◆ Extracted text:

========

Referendum results showed that almost 62 percent of voters had shot down a reform pushed by left-leaning parties which say the current private system is busting the budgets of ordinary residents.
The results also underlined the national divisions over the hotly-contested issue as the country's German-speaking regions voted against the plan, while their French-speaking counterparts were in favour.
Switzerland's private insurance lobby hailed the vote.
"The Swiss population does not want a single national scheme," said the Swiss Insurance Association.
"Our health system is among the top performers in the world. Competition between health insurers and freedom of choice for clients play a major role in this," it added.
Going public would have been a major shift for a country whose health system is often hailed abroad as a paragon of efficiency, but is a growing source of frustration at home because of soaring costs.
"Over the past 20 years in Switzerland, health costs have grown 80 percent and insurance premiums 125 percent," ophthalmologist Michel Matter told AFP.
"This is not possible anymore. It has to change," said Matter, who heads the Geneva Physicians Association, which backed calls to scrap the current system.
Campaigners for the state-held insurance scheme insist it is the only way to rein in rising premiums and guarantee efficiency and transparency.
The referendum came after reformers mustered more than the 100,000 signatures required to hold a popular vote, a regular feature of Swiss direct democracy.
The rejection of the plan by nearly two-thirds of voters is a major blow for pro-reform campaigners, given that opinion polls had shown the 'No' vote was likely to be around 54 percent.
In a 2007 referendum, 71 percent of voters rejected similar reforms.
The current system, used as a model for US President Barack Obama's controversial healthcare reform, requires that every resident in the wealthy nation of eight million hold basic health insurance and offers freedom of choice among the 61 companies competing for customers.

========

◆ Stated exercise a:
Shift every pixel coordinate in the answers of the entries below by adding 13 to each number, and write out only the entries from the line that contains "Enumerate all objects" through the line that contains "road: (128, 87)", both lines included, with their requests. Leave the pictures out of your answer.

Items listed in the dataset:

========

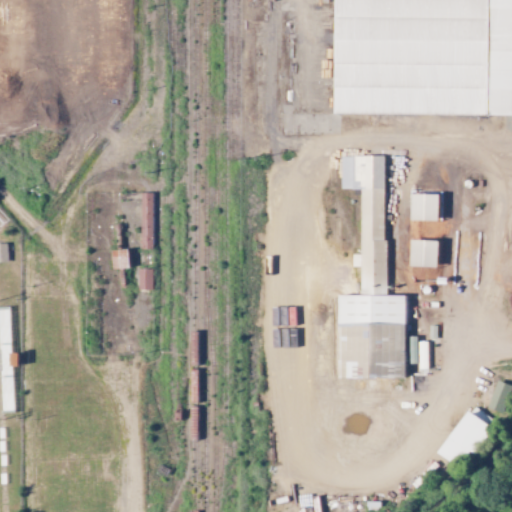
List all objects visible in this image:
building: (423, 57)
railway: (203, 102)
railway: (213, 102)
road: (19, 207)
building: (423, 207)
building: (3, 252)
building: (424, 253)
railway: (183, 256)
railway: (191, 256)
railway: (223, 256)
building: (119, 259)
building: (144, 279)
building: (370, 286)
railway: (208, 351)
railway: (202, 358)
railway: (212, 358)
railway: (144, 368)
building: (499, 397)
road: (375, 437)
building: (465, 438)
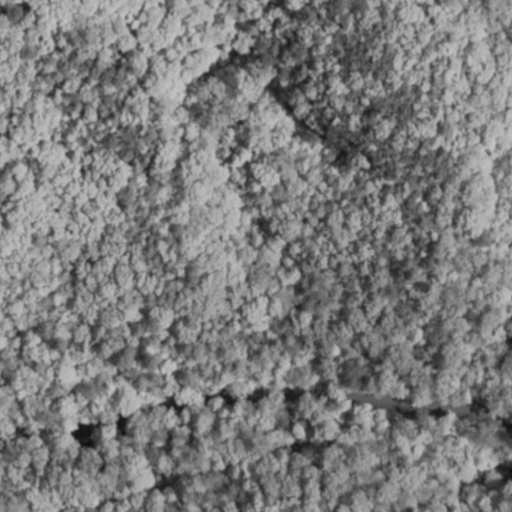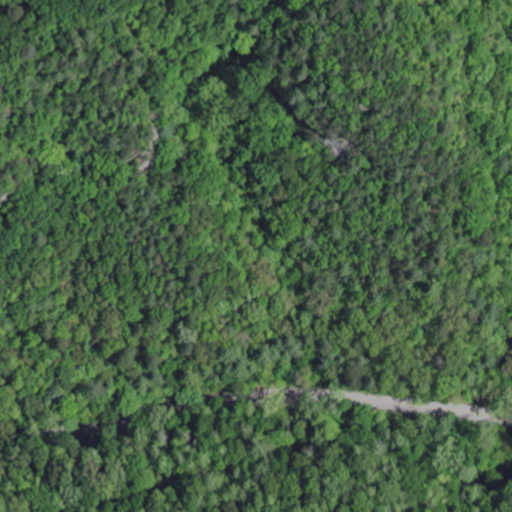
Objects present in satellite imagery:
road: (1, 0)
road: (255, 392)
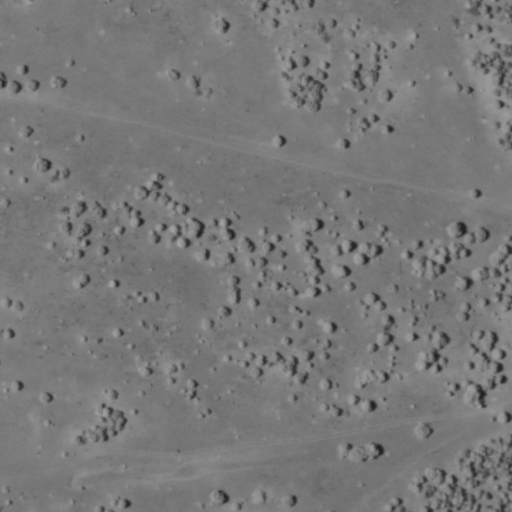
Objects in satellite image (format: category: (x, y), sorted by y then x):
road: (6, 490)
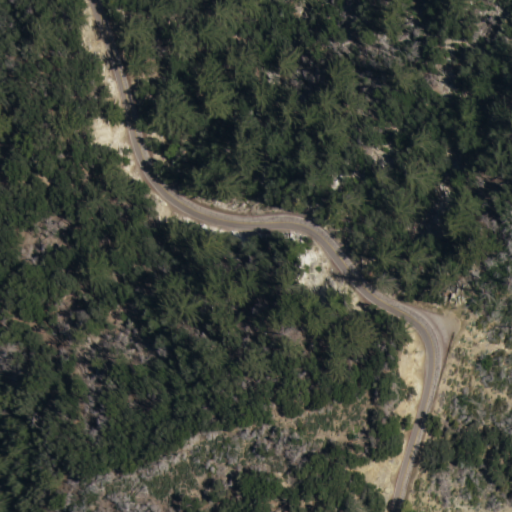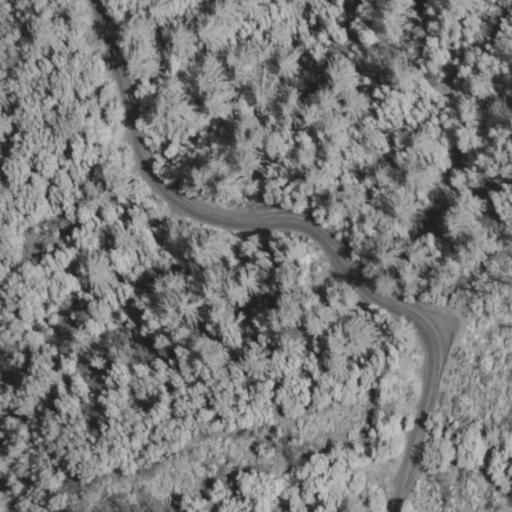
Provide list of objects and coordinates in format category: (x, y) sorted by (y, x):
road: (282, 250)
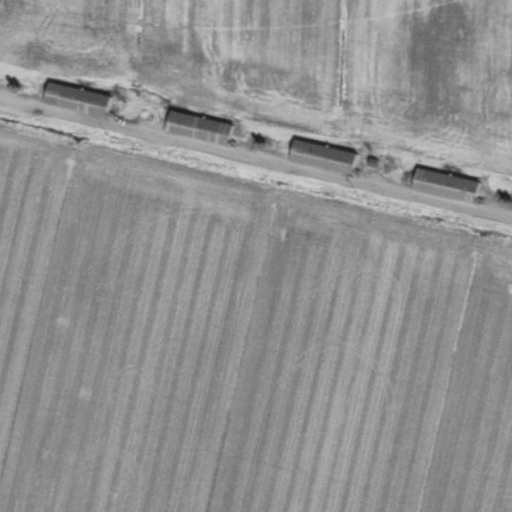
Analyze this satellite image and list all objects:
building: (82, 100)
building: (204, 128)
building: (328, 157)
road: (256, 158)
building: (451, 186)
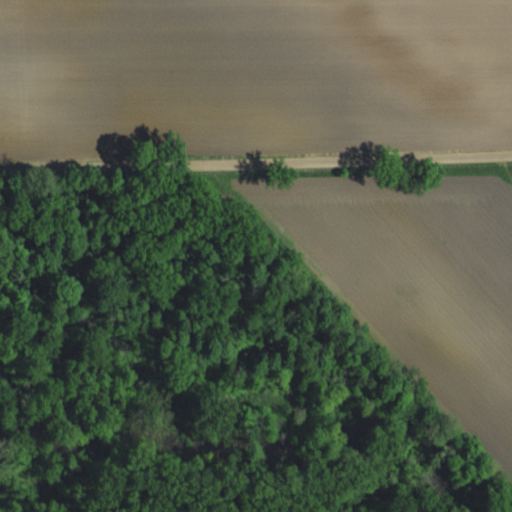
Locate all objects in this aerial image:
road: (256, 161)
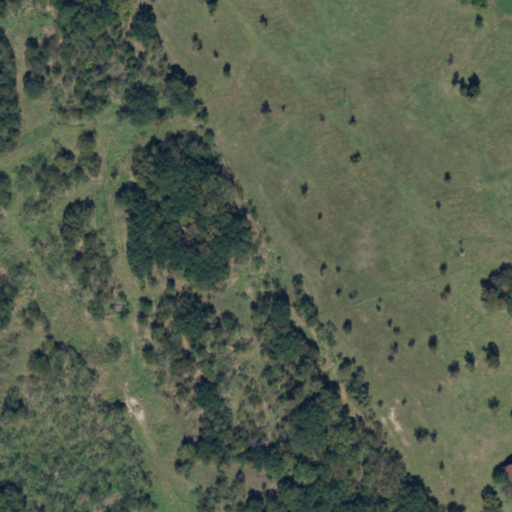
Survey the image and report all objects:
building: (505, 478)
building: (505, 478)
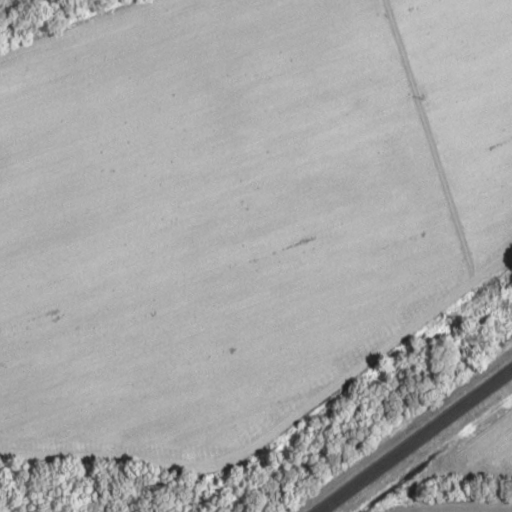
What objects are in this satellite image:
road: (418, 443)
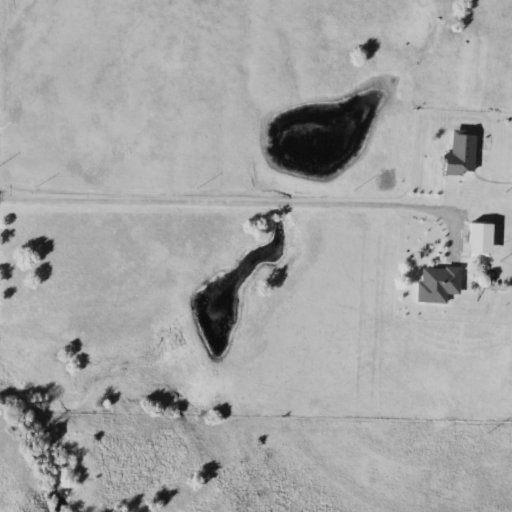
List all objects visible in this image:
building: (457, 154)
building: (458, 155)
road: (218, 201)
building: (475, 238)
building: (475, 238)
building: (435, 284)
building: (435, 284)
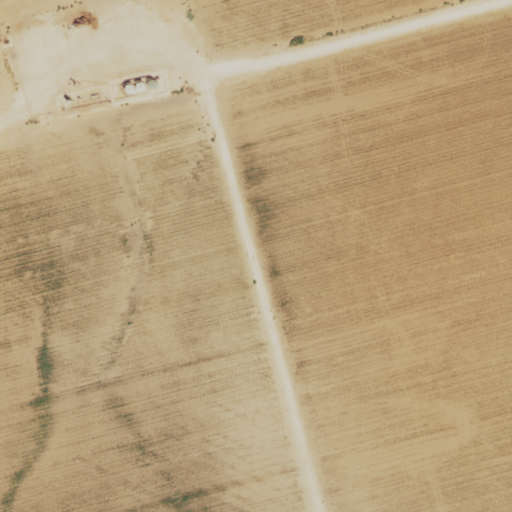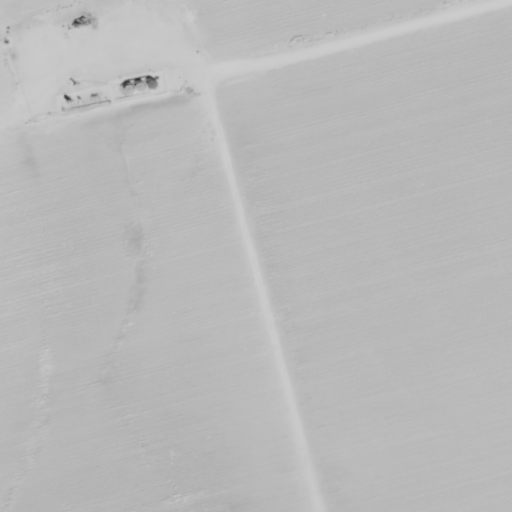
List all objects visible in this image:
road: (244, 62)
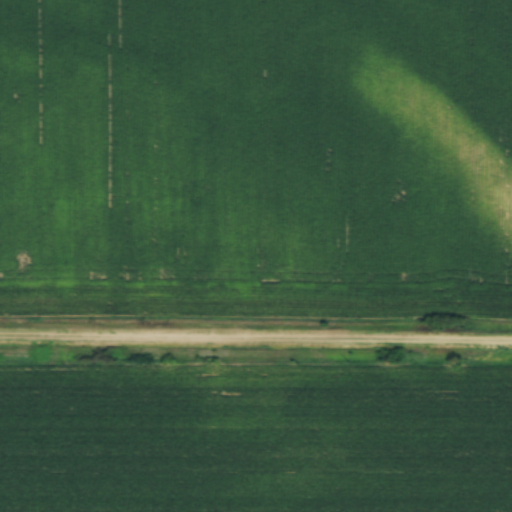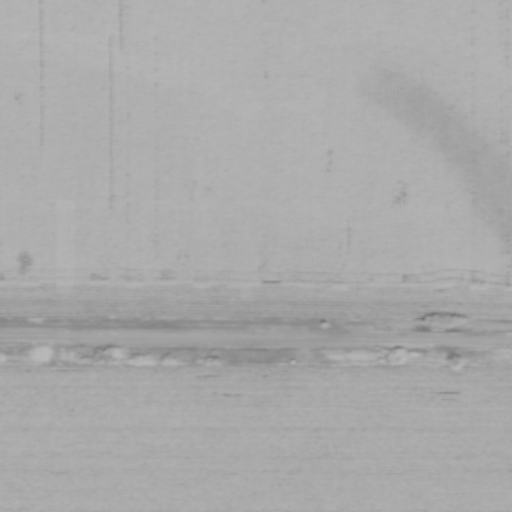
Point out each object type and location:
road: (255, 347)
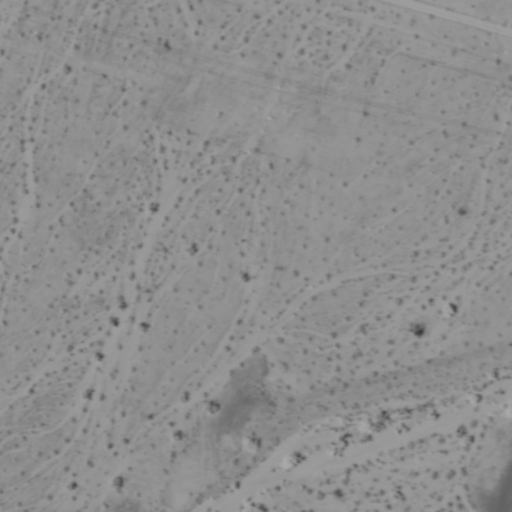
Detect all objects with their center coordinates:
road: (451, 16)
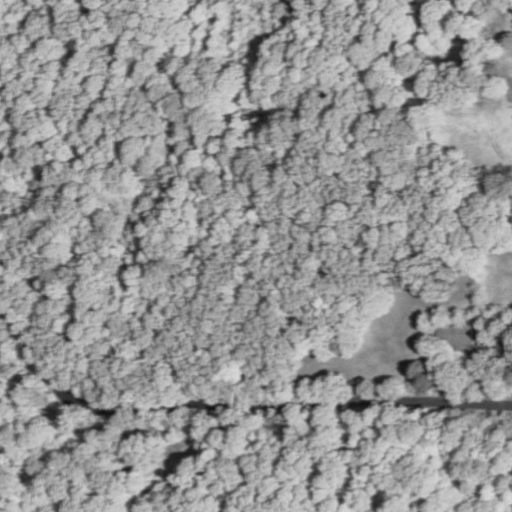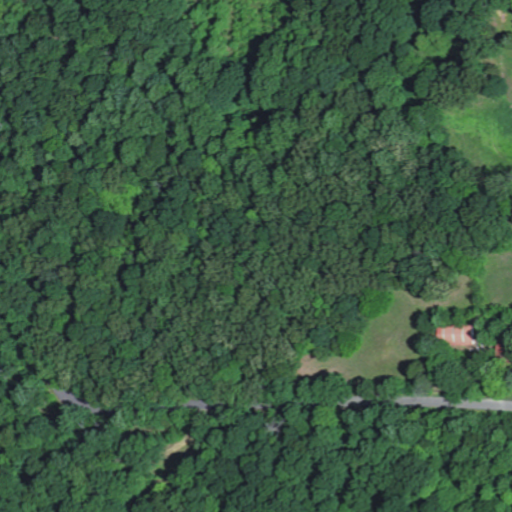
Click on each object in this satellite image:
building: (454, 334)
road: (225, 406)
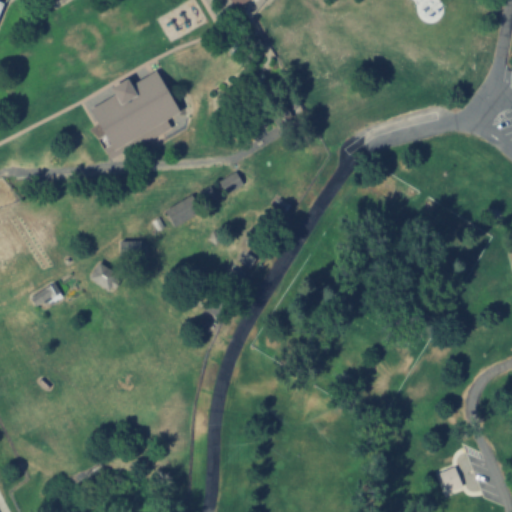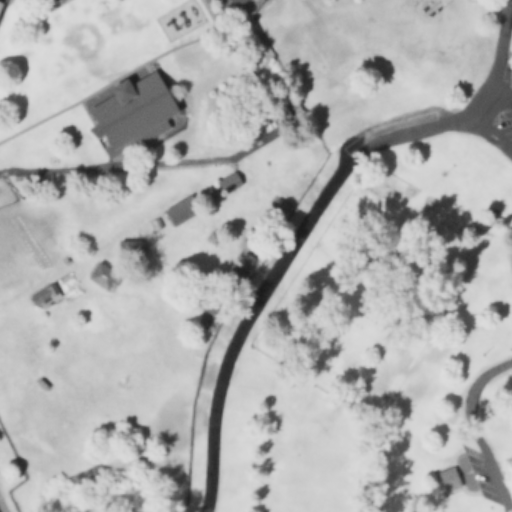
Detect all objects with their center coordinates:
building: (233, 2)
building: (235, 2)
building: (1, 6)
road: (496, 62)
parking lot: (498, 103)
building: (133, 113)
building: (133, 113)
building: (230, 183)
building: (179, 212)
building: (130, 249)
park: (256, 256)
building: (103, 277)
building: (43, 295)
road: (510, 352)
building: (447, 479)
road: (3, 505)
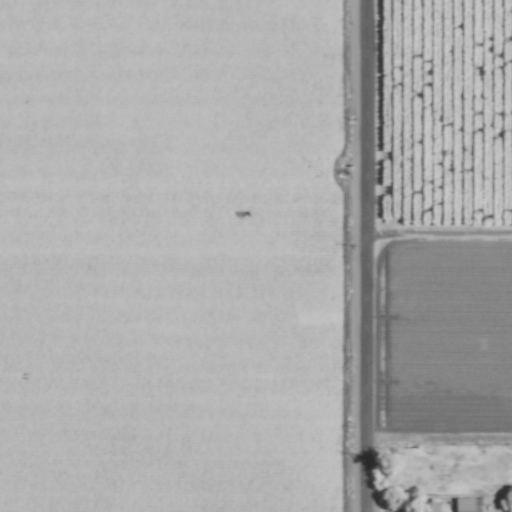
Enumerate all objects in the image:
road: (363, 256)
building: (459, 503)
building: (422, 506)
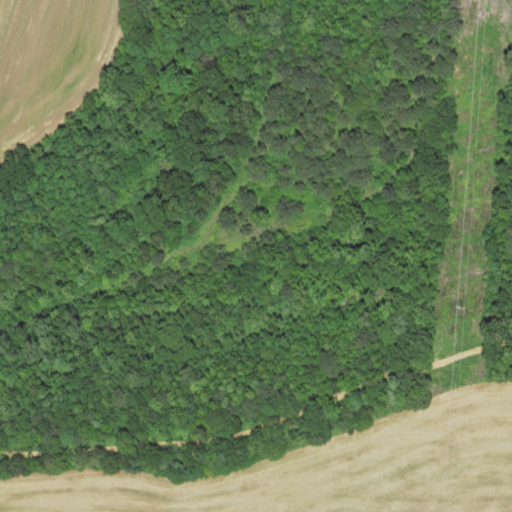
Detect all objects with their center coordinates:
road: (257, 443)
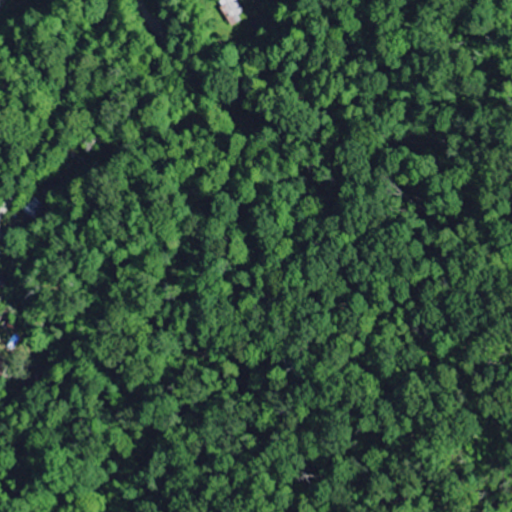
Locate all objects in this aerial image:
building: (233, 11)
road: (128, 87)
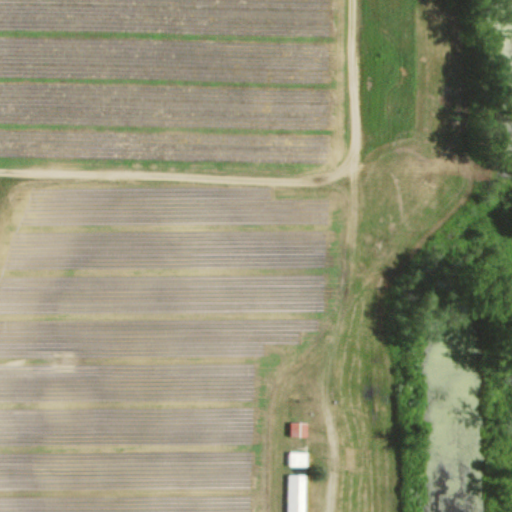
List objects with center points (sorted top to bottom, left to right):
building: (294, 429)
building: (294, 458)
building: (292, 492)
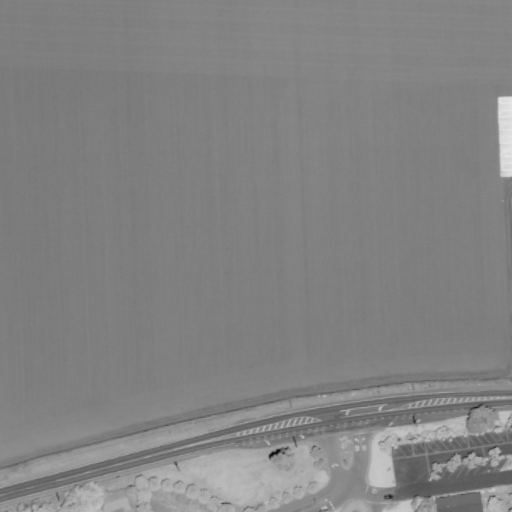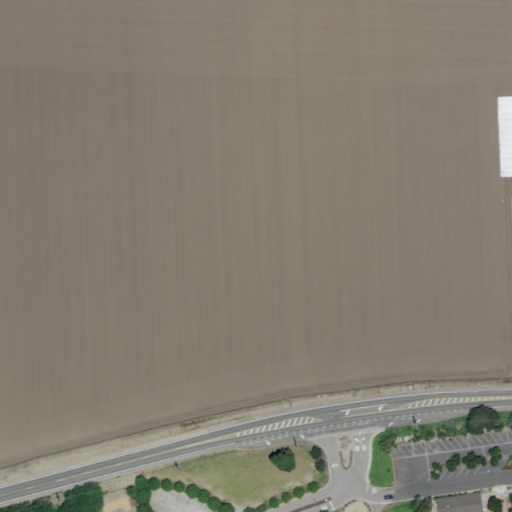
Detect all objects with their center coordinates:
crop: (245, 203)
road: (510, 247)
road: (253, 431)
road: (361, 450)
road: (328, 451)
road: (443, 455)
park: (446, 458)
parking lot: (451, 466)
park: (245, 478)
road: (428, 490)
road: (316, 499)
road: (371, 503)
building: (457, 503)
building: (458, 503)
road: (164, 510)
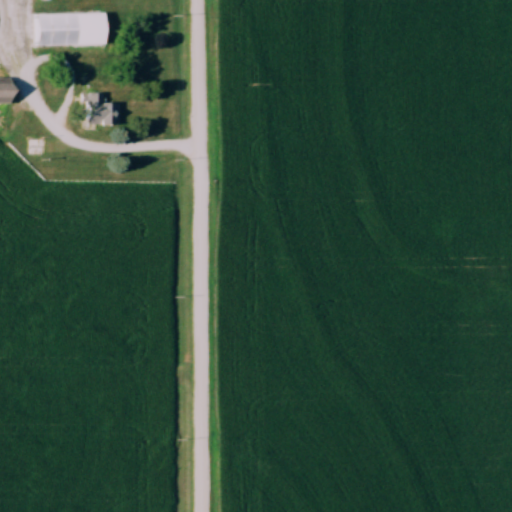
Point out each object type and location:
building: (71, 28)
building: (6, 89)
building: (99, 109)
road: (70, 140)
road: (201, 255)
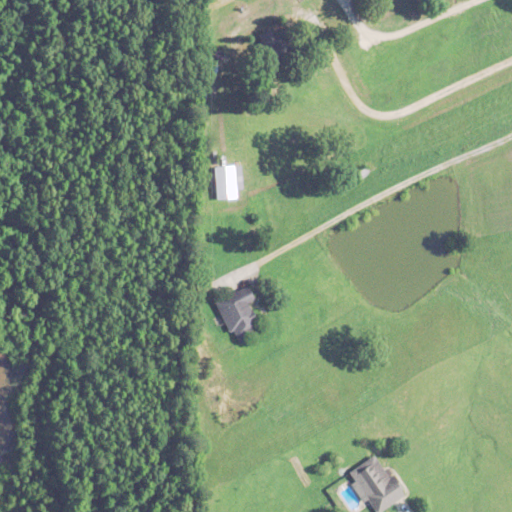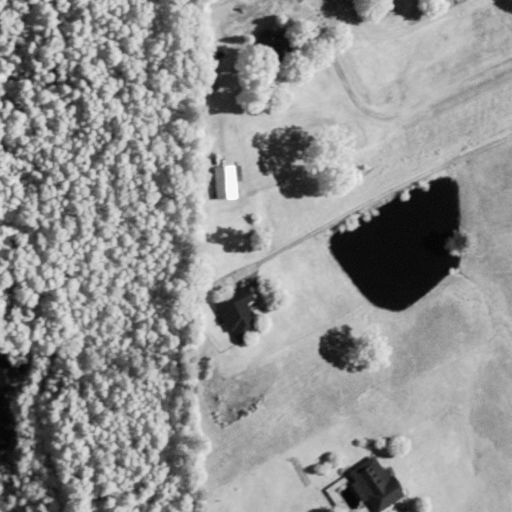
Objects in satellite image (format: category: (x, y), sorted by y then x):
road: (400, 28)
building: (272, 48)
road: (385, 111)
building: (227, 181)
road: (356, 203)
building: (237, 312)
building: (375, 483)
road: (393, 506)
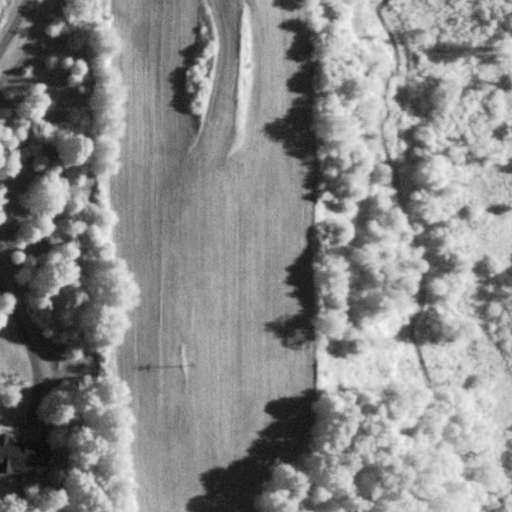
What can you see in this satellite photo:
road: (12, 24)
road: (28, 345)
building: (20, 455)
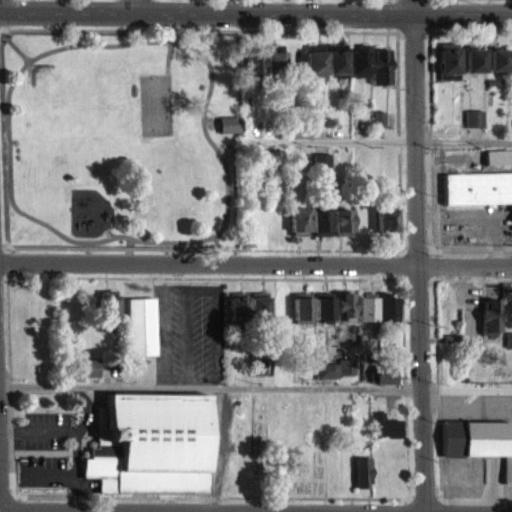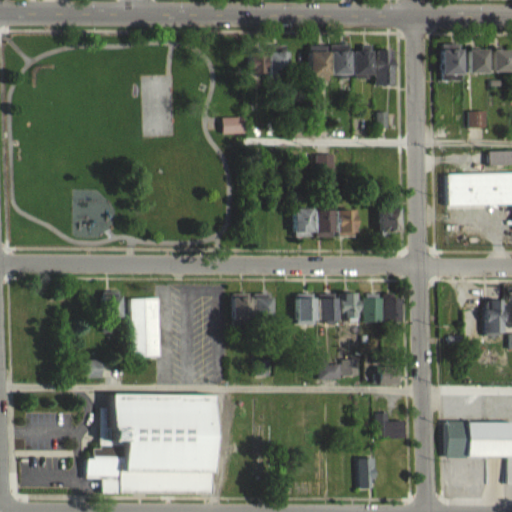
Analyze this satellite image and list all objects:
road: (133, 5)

========

◆ Stated exercise b:
Answer these questions from the referendum article:
(i) What share of voters rejected similar reforms in the 2007 referendum?
(ii) How many signatures were required to hold the popular vote?
(iii) How many companies compete for customers under the current system?

◆ Correct answer a:
Enumerate all objects in the image:
road: (376, 269)
building: (472, 516)
building: (435, 519)
Detect all objects with their center coordinates:
road: (270, 456)
Locate all objects in this aerial image:
building: (246, 24)
road: (141, 100)

◆ Correct answer b:
(i) 71 percent
(ii) 100,000
(iii) 61